INSTRUCTIONS TO FOLLOW
Please copy the items from the beginning up to and including the line with "family: Cucurbitaceae", replacing "collectors" with "collected by" and leaving everything else unchanged.

Dataset records

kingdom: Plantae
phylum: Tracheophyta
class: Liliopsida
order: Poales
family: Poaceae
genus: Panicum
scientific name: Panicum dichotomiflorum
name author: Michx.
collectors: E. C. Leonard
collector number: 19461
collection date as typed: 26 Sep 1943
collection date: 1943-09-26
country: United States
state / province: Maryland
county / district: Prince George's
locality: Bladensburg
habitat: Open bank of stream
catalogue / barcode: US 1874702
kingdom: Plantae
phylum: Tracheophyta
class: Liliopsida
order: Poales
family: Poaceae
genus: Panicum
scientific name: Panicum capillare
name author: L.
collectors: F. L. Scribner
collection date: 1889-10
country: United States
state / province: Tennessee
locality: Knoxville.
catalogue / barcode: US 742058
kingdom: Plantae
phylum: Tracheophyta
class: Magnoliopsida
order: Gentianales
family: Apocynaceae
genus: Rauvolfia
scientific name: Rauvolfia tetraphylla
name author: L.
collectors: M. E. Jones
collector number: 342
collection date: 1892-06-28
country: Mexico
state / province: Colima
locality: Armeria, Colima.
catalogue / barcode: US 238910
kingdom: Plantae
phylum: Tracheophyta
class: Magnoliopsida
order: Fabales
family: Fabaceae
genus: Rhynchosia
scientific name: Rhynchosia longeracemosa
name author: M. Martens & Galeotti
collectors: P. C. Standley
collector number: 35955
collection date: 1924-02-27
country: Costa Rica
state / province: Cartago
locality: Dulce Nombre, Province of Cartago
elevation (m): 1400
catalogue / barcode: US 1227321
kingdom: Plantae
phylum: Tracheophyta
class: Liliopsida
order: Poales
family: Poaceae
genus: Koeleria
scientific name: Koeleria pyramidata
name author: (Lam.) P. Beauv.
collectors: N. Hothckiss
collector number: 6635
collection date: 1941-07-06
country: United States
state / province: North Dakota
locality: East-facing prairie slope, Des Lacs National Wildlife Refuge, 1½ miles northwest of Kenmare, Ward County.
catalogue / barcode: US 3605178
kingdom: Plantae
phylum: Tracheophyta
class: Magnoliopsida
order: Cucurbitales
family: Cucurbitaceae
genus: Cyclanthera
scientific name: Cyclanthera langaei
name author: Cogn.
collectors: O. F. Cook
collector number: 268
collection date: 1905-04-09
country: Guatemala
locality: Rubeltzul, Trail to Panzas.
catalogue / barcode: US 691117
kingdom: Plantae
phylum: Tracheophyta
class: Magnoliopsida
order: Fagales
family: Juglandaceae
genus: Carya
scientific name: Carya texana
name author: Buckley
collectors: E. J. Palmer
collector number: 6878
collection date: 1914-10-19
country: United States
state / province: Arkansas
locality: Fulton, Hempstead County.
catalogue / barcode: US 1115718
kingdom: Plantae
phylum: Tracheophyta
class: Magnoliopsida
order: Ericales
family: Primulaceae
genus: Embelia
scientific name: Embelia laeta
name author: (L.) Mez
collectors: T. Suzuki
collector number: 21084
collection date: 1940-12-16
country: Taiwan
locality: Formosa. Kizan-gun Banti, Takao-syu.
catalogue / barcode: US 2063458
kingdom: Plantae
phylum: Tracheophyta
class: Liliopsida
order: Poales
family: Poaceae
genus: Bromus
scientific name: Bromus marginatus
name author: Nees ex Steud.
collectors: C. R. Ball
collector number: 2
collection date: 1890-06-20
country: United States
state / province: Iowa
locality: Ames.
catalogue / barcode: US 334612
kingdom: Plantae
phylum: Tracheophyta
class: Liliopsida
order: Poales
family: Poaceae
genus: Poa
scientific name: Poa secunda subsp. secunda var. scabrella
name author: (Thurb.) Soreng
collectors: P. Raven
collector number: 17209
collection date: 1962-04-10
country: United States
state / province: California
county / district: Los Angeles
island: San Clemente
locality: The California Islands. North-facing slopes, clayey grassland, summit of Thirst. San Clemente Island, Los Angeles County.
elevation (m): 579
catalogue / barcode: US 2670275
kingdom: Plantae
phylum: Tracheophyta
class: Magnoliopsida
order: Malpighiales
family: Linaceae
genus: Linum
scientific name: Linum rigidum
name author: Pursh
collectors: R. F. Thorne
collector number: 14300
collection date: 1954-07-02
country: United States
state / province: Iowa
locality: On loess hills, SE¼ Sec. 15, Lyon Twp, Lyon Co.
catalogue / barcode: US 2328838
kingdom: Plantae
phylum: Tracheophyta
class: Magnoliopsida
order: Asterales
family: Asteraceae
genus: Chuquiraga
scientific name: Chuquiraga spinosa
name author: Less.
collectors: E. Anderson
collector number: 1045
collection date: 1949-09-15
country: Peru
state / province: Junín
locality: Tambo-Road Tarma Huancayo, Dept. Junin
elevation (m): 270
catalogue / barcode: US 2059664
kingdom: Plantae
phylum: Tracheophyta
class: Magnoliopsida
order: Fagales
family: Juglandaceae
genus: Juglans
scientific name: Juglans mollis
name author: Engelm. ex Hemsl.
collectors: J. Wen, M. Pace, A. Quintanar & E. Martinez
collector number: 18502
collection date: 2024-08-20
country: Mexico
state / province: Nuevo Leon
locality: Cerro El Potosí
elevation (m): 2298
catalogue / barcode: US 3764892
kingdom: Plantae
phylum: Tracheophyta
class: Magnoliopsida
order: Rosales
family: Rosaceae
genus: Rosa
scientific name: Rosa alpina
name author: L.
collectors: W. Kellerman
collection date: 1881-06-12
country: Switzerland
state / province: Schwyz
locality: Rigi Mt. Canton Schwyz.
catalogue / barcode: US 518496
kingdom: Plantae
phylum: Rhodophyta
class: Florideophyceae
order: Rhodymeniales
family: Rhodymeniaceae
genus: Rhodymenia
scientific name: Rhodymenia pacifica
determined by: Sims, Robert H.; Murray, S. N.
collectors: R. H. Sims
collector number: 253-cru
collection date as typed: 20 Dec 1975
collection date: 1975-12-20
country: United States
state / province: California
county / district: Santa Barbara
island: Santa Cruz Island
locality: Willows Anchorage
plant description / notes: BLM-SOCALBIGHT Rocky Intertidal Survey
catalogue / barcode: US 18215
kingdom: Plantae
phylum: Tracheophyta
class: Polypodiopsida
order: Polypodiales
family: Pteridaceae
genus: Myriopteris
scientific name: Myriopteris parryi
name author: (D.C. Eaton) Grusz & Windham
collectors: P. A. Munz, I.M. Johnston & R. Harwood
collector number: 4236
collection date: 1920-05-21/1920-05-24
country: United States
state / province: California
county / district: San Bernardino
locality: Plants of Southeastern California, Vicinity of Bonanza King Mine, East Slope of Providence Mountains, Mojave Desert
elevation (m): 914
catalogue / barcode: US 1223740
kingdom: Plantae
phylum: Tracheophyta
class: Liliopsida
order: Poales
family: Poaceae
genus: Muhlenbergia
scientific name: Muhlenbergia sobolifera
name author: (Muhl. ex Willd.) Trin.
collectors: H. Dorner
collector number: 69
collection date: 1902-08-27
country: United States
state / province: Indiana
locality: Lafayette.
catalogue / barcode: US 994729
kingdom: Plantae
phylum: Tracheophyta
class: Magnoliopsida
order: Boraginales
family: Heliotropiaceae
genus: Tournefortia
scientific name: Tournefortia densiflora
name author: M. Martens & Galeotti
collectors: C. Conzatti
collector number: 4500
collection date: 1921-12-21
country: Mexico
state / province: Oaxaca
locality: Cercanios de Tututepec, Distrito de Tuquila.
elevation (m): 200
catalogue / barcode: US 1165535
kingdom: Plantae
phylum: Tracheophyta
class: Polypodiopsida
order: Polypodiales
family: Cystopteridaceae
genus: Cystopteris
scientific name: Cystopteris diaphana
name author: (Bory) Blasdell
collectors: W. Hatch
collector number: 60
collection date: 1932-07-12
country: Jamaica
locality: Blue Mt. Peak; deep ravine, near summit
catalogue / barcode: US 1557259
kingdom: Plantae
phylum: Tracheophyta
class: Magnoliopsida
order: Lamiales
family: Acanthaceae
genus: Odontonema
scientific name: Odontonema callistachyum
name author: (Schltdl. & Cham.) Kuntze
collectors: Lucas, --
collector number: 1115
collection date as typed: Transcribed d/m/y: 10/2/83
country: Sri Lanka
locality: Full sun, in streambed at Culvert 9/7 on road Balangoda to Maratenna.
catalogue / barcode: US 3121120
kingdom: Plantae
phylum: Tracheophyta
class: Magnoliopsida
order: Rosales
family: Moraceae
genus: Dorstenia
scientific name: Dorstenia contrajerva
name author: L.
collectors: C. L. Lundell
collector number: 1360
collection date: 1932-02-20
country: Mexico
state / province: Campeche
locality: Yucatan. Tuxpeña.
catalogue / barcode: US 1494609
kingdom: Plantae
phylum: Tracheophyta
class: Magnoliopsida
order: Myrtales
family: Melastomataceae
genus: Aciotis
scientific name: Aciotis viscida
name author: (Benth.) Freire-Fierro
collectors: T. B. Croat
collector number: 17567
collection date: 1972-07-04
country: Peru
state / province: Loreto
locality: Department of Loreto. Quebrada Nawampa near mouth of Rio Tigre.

EXPECTED OUTPUT
kingdom: Plantae
phylum: Tracheophyta
class: Liliopsida
order: Poales
family: Poaceae
genus: Panicum
scientific name: Panicum dichotomiflorum
name author: Michx.
collected by: E. C. Leonard
collector number: 19461
collection date as typed: 26 Sep 1943
collection date: 1943-09-26
country: United States
state / province: Maryland
county / district: Prince George's
locality: Bladensburg
habitat: Open bank of stream
catalogue / barcode: US 1874702
kingdom: Plantae
phylum: Tracheophyta
class: Liliopsida
order: Poales
family: Poaceae
genus: Panicum
scientific name: Panicum capillare
name author: L.
collected by: F. L. Scribner
collection date: 1889-10
country: United States
state / province: Tennessee
locality: Knoxville.
catalogue / barcode: US 742058
kingdom: Plantae
phylum: Tracheophyta
class: Magnoliopsida
order: Gentianales
family: Apocynaceae
genus: Rauvolfia
scientific name: Rauvolfia tetraphylla
name author: L.
collected by: M. E. Jones
collector number: 342
collection date: 1892-06-28
country: Mexico
state / province: Colima
locality: Armeria, Colima.
catalogue / barcode: US 238910
kingdom: Plantae
phylum: Tracheophyta
class: Magnoliopsida
order: Fabales
family: Fabaceae
genus: Rhynchosia
scientific name: Rhynchosia longeracemosa
name author: M. Martens & Galeotti
collected by: P. C. Standley
collector number: 35955
collection date: 1924-02-27
country: Costa Rica
state / province: Cartago
locality: Dulce Nombre, Province of Cartago
elevation (m): 1400
catalogue / barcode: US 1227321
kingdom: Plantae
phylum: Tracheophyta
class: Liliopsida
order: Poales
family: Poaceae
genus: Koeleria
scientific name: Koeleria pyramidata
name author: (Lam.) P. Beauv.
collected by: N. Hothckiss
collector number: 6635
collection date: 1941-07-06
country: United States
state / province: North Dakota
locality: East-facing prairie slope, Des Lacs National Wildlife Refuge, 1½ miles northwest of Kenmare, Ward County.
catalogue / barcode: US 3605178
kingdom: Plantae
phylum: Tracheophyta
class: Magnoliopsida
order: Cucurbitales
family: Cucurbitaceae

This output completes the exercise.